■ **本文**:
雑用に追われる社長を解放する唯一の手段は、強力な助っ人を雇うことではなく仕組みを作ることです。基礎体力を付けることです。基礎体力とは、「人材」「組織の役割」「しくみ」「固有技術力」です。以下に、企業の基礎体力作りのステップを解説します。
1. 経営理念、方針の周知徹底の仕組み
経営トップによる方針・目標を毎年度初めに立案して「経営方針書」を作成します。全社員を集め、社長自ら全社員を集め説明し理解させます。方針と、課題、年間の具体的な施策の実施項目と目標値を設定します。また、経営方針書には、中長期的に会社をどのような方向に持っていきたいのか、つまりどんな商品・サービスをどのように提供し、お客様の満足を得ようとしているのかを明確に記載します。社員一人一人の考えや行動は、この経営方針書の理解の上に立ったものでなければならないのです。

■ **提示項目**:
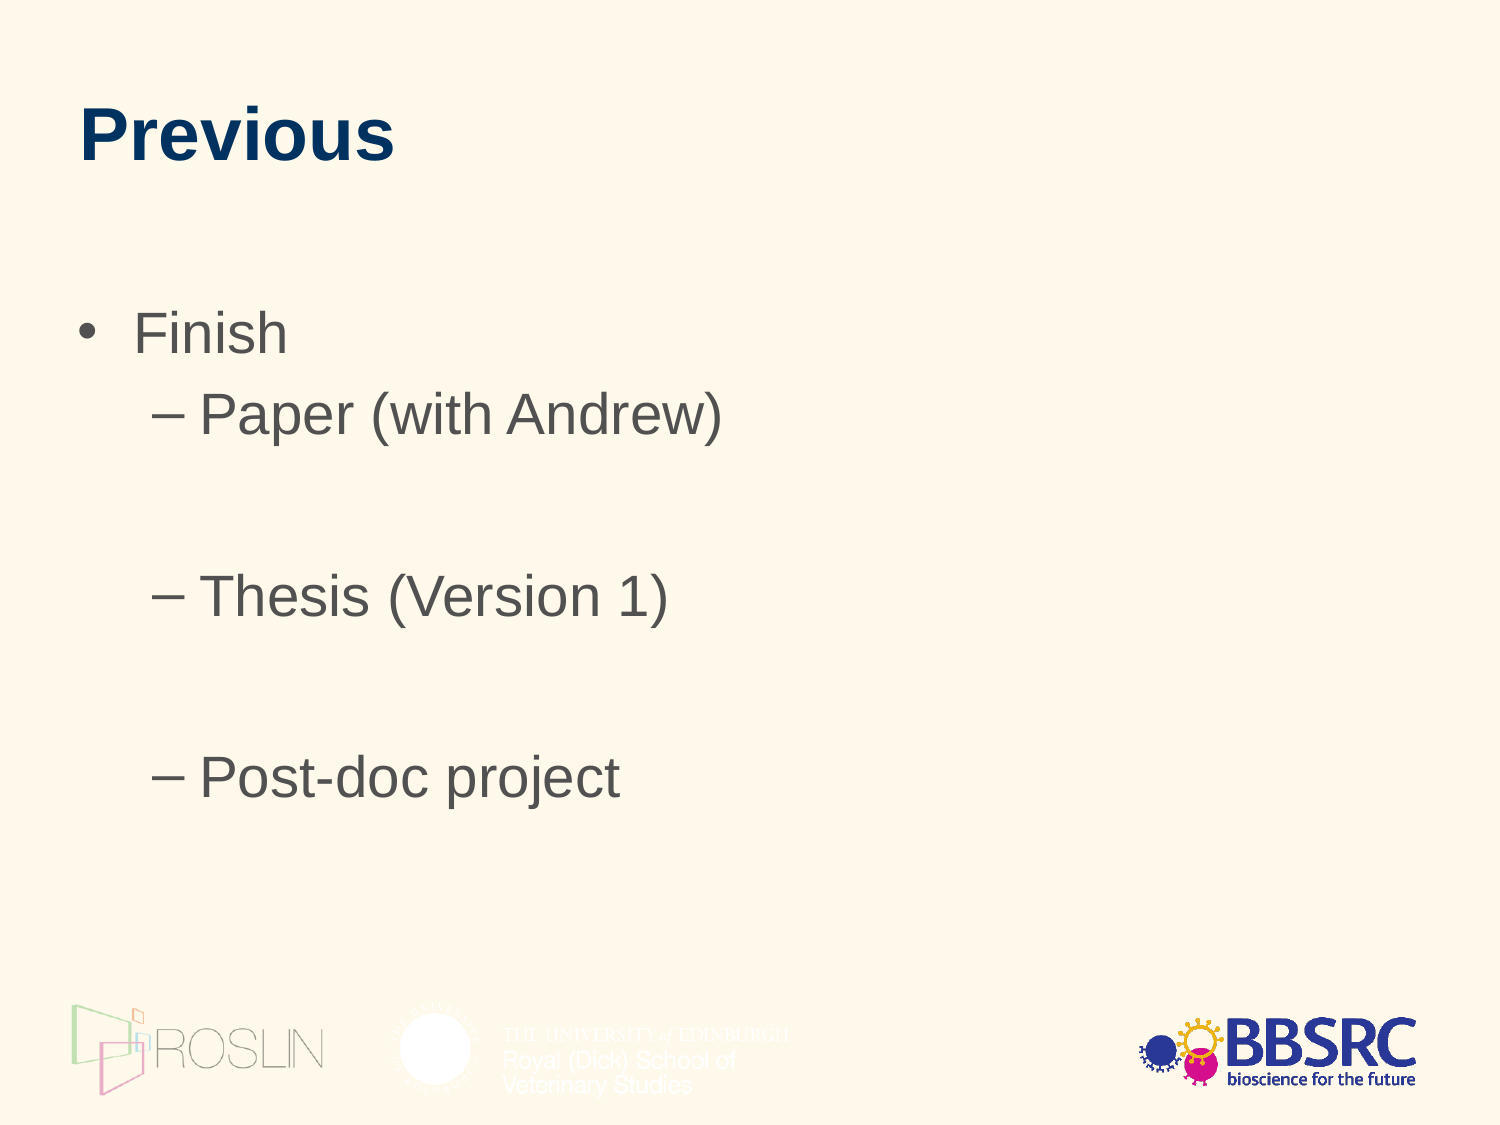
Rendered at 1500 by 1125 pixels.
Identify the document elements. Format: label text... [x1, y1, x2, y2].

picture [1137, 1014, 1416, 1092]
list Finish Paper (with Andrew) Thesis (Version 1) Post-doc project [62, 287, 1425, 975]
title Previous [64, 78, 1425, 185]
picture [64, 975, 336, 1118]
* * *
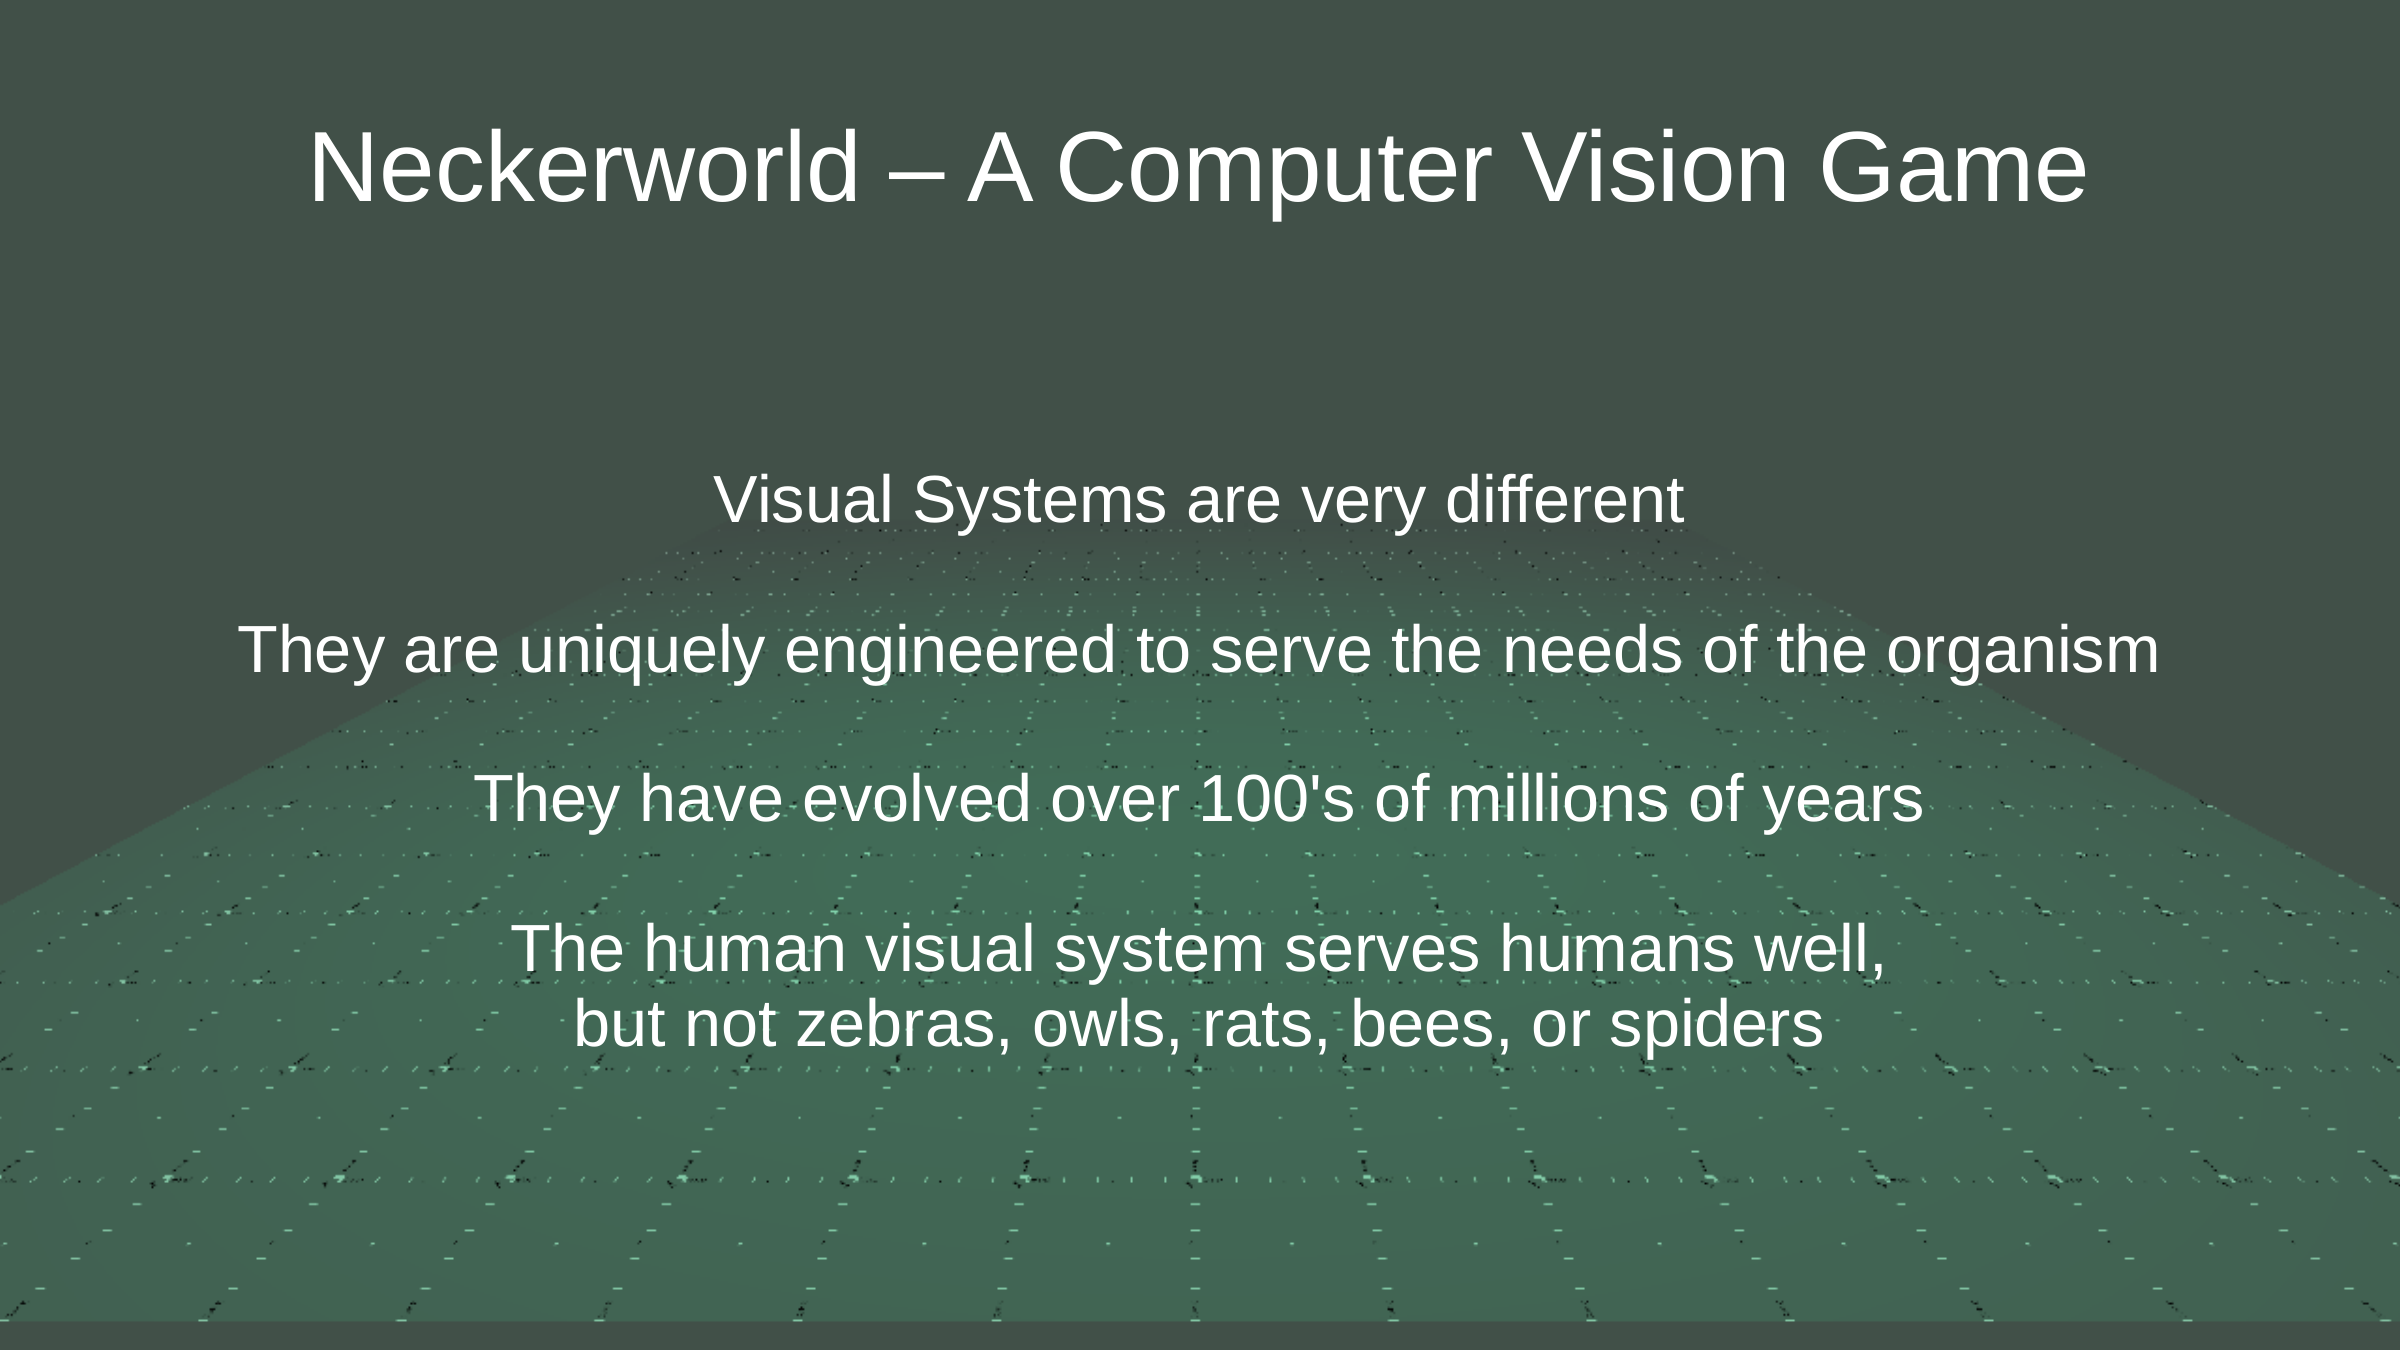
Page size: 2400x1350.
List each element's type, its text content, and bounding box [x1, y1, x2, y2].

■ **作業指示**:
**1)** 本文で基礎体力の中身として挙げられているものをすべて書き出してください。
**2)** 本文の「雑用に追われる社長を解放する」から「のでなければならないのです。」までを一字一句変えずに書き写してください。

■ **正解**:
**1)** 「人材」「組織の役割」「しくみ」「固有技術力」

**2)**
雑用に追われる社長を解放する唯一の手段は、強力な助っ人を雇うことではなく仕組みを作ることです。基礎体力を付けることです。基礎体力とは、「人材」「組織の役割」「しくみ」「固有技術力」です。以下に、企業の基礎体力作りのステップを解説します。
1. 経営理念、方針の周知徹底の仕組み
経営トップによる方針・目標を毎年度初めに立案して「経営方針書」を作成します。全社員を集め、社長自ら全社員を集め説明し理解させます。方針と、課題、年間の具体的な施策の実施項目と目標値を設定します。また、経営方針書には、中長期的に会社をどのような方向に持っていきたいのか、つまりどんな商品・サービスをどのように提供し、お客様の満足を得ようとしているのかを明確に記載します。社員一人一人の考えや行動は、この経営方針書の理解の上に立ったものでなければならないのです。